4.6 It is the case of the petitioner that the impugned order categorically observed that no reply to the show-cause notice was given which was factually incorrect since the petitioner has asked adjournment on 28.02.2025 as well as given reply on 10.03.2025 along with ten enclosures.
4.7 It is the case of the petitioner that the impugned order is passed without considering and making factual incorrect statement with regard to reply dated 10.03.2025 and 11.03.2025.
5 In view of the facts mentioned hereinabove, learned advocate Mr.Ketan Shah for the petitioner made the following submissions:
5.1 That the impugned order dated 11.03.2025 suffers from illegality as it is passed in violation of principles of natural justice, insomuch as, the material evidence regarding the proposed evidences, more specifically the replies dated 10.03.2025 and 11.03.2025 were never considered by the respondent before passing the Assessment Order which caused grave prejudice to the petitioner- assessee.
5.2 That in view of the voluminous evidences filed by the assessee – petitioner with regard to each and every addition made in the order, the additions made ought to have been deleted, which is not so done by the Assessing Officer, which shows non-applicability of mind by the respondent – Assessing Officer. Thus, as the order is suffering from the vice of illegality, the same needs to be quashed.
5.3 It was further submitted that in view of settled legal proposition of law, a reasoned Assessment Order needs to be passed by the Assessing Officer only after due consideration of evidences and replies filed by the assessee and also giving the reasons for non acceptance of replies by the assessee. In the present case, since the Assessing Officer has failed in passing a reasoned Assessment Order as per settled legal proposition, the same is violative of principles of natural justice and hence is required to be quashed.
6 Per Contra, Ms. Maithili Mehta learned Senior Standing Counsel, relying on the affidavit-in-reply and in particular para 11 and 15 has conceded to the fact that the Assessing Officer being aware of the facts of the reply dated 10.03.2025, the same was not considered and other statutory formality for passing the Assessment Order in the subject case had been completed. For ready reference, para 15 of the reply given by the respondent is produced herein below:
“15. I state that in view of the mentioned above despite the then Assessing Officer being aware of the facts that the assessee had submitted a reply on 10.03.2025, the same was not considered and was delayed and the other statutory formalities for passing the assessment order in the subject case had been completed.”

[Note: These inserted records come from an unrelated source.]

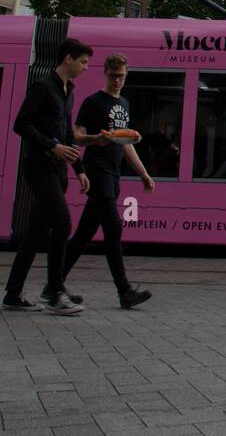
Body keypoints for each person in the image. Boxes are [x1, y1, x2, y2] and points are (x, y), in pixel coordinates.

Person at [2, 38, 93, 315]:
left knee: (35, 233)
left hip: (58, 170)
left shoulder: (69, 91)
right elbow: (21, 124)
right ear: (68, 59)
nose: (85, 67)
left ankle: (13, 294)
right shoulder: (42, 87)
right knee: (63, 223)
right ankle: (54, 291)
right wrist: (51, 145)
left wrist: (79, 170)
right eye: (83, 62)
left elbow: (67, 134)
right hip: (39, 167)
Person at [61, 53, 154, 310]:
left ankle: (54, 283)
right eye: (114, 76)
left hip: (113, 175)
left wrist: (143, 174)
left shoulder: (124, 103)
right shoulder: (93, 102)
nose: (117, 81)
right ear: (105, 73)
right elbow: (76, 136)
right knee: (113, 229)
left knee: (83, 235)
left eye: (122, 76)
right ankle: (124, 291)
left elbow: (126, 143)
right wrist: (95, 139)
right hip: (97, 171)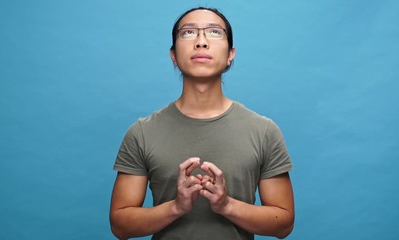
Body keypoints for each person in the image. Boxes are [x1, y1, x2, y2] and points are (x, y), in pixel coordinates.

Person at [110, 6, 294, 240]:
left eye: (215, 32)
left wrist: (226, 205)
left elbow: (284, 224)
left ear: (231, 54)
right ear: (173, 55)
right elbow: (120, 225)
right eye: (188, 33)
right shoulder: (142, 132)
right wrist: (176, 207)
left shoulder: (264, 131)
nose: (201, 42)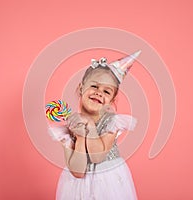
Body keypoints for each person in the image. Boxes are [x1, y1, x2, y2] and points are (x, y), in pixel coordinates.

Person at [49, 50, 141, 200]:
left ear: (111, 101)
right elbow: (78, 171)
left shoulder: (111, 123)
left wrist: (91, 127)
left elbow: (97, 157)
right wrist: (79, 136)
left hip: (107, 184)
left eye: (106, 91)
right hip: (77, 189)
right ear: (81, 88)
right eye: (94, 86)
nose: (99, 92)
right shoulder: (70, 128)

7 In view of the fact that the learned Senior Standing Counsel for the department could not controvert that the reply even though very much available on record was not considered by the Assessing Officer, the present petition is required to be allowed and is hereby allowed. The impugned order dated 11.03.2025 is hereby quashed and set aside and the matter is remanded to the respondent to pass a fresh order after considering the replies dated 10.03.2025 and 11.03.2025.
8.1 Such exercise shall be completed within twelve (12) weeks from the date of receipt of a copy of this order.
9 The petition is accordingly disposed of. Notice is discharged.